Either way, this is an amiable, oddly dated chip off the old blackboard - tonight built around a talent show - but, what with Waterloo Road and Jack Whitehall's Bad Education (returning for a new term soon), the TV syllabus is teeming with shows full of rubbish teachers. Give 'em a break!

Carol Carter and Larushka Ivan-Zadeh, Metro, 23rd August 2013

The comedy gets much broader and blunter in the second episode of David Walliams's school sitcom, as seedy and inappropriate gym teacher Mr Gunn (Philip Glenister) thrusts pointedly in front of comely new French mistress Miss Postern (Catherine Tate).

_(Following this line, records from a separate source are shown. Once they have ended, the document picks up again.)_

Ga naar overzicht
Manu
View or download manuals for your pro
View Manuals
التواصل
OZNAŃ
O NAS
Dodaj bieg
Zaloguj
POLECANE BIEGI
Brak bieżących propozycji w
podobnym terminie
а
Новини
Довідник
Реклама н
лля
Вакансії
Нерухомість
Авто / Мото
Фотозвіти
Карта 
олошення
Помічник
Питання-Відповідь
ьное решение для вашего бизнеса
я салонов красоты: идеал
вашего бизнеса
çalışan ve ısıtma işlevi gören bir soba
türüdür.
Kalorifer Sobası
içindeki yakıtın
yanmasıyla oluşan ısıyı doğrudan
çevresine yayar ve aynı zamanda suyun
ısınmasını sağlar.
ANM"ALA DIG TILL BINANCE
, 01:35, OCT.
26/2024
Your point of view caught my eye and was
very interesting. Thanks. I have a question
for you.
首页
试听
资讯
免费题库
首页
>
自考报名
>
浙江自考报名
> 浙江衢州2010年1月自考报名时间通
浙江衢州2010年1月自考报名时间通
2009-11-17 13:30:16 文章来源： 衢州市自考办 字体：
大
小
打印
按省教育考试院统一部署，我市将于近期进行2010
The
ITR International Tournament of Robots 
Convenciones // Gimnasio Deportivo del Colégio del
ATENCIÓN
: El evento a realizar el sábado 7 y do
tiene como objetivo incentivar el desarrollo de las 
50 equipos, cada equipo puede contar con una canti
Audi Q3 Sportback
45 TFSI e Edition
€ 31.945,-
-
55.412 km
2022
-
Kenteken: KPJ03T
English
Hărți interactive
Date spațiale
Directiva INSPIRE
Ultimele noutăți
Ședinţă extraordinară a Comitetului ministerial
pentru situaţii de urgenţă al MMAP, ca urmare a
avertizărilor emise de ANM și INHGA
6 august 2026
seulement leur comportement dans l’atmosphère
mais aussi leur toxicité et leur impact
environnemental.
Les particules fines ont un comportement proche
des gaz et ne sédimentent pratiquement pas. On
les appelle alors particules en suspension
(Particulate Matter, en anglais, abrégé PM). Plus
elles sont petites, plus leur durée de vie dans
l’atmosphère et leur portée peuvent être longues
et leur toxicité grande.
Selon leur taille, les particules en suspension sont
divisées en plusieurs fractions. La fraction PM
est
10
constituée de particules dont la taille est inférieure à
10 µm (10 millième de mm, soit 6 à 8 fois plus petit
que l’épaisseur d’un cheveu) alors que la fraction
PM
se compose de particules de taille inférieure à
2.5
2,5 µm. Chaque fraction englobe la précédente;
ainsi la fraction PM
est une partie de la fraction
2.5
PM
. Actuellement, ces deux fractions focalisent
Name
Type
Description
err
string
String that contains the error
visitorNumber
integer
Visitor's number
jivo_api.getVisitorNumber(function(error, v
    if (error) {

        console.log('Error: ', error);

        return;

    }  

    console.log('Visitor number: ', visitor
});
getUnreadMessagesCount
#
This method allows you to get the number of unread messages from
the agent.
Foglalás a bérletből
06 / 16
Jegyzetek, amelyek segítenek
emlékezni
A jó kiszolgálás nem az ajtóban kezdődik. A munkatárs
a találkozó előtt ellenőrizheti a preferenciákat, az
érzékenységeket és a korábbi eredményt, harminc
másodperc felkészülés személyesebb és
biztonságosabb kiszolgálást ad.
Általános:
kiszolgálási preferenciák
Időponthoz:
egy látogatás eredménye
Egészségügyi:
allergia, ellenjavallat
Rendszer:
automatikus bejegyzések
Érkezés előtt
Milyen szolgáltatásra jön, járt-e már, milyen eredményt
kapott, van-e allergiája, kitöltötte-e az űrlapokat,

Gunn and Mr Church (Walliams), the buttoned-up science department deputy head, are locked in a battle for Miss Postern's attention while she plays one off against the other. But she's a bit thick (she's never been to France and you have to wonder, generally, at her level of French-speaking ability), falling apart in front of frosty, iron-clad head teacher Ms Baron (Frances de la Tour, whom we don't see enough of). Tonight the staff, in a bit of Walliam's Britain's Got Talent self-reference, organise a teachers' talent show.

Alison Graham, Radio Times, 23rd August 2013

It's encouraging to see that David Walliams isn't above taking a pop at Britain's Got Talent. This week French teacher Miss Postern (Catherine Tate) decides to hold a charity talent contest for the teachers - to prove how wacky and zany she imagines she is.

It's a heaven-sent opportunity for love-struck chemistry teacher Mr Church (Walliams) to get closer to her with a duet. But as Walliams gets his oboe out, they face stiff competition from Philip Glenister's seedy gym teacher Trevor Gunn.

Big School succeeds because the cast is more than capable of ­spinning comedy gold out of some very crude elements.

Frances de La Tour as headmistress Miss Baron is magnificent tonight on the subject of Pudsey Bear. And Daniel Rigby's po-faced music teacher Mr Martin finally gets a chance to shine.

Best line of tonight's episode? It has to be Miss Postern's description of John Lennon as "one of the main ones of The Beatles".